### [Instructions to follow]
Count the lines of the data below that contain the string "wrinkly", matching case exactly. Reply with the number alone.

### [Data extracts]
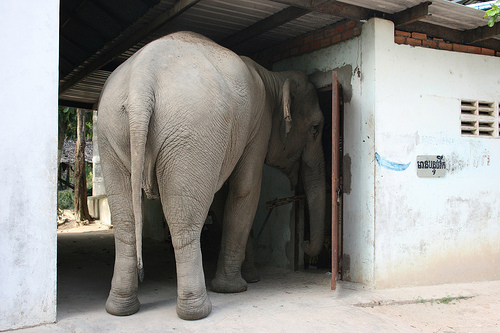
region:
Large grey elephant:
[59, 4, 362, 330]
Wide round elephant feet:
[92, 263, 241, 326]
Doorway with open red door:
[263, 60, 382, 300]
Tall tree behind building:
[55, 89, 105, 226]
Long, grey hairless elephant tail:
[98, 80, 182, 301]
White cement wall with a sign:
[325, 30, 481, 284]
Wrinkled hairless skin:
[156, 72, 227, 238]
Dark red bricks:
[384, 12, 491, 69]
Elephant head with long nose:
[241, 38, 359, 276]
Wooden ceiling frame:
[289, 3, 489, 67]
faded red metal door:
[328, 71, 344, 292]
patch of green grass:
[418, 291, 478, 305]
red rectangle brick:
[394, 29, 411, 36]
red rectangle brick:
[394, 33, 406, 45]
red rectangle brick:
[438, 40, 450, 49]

---

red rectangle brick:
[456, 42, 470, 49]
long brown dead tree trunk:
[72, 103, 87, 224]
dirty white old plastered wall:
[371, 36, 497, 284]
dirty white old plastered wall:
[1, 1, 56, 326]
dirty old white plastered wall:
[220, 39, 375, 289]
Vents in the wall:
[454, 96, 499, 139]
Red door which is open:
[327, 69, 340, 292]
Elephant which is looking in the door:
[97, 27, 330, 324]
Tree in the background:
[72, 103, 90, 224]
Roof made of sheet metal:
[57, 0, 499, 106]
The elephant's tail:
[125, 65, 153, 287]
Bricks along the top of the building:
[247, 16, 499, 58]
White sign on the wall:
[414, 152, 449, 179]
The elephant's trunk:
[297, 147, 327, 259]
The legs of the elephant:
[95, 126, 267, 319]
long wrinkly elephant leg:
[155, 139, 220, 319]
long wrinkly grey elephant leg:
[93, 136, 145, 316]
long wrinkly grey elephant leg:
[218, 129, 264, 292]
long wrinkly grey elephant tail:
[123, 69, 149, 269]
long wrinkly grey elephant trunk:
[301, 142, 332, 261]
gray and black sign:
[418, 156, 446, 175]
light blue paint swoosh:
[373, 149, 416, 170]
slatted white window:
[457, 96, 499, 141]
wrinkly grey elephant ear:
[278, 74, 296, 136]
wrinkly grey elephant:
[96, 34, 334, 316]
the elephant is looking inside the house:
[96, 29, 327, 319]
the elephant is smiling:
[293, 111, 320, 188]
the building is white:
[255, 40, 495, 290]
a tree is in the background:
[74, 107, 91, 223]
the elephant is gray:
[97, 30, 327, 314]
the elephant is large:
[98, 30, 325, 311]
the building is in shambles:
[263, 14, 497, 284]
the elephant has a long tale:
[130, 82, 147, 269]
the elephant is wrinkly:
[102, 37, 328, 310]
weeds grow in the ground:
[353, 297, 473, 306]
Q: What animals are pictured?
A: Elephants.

--

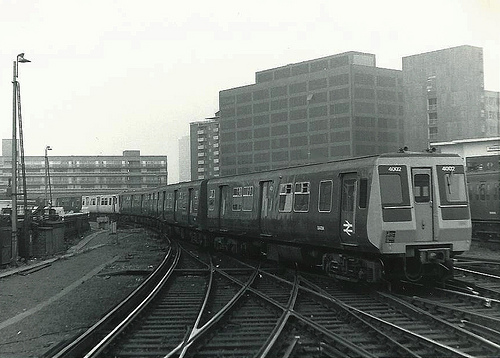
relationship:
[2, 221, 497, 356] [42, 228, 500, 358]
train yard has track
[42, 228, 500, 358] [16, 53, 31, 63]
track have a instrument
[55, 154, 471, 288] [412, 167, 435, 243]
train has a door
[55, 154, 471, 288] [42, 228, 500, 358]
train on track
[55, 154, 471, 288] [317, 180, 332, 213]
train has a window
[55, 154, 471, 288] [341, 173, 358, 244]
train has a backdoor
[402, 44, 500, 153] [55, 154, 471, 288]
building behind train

### [Solution to this task]
8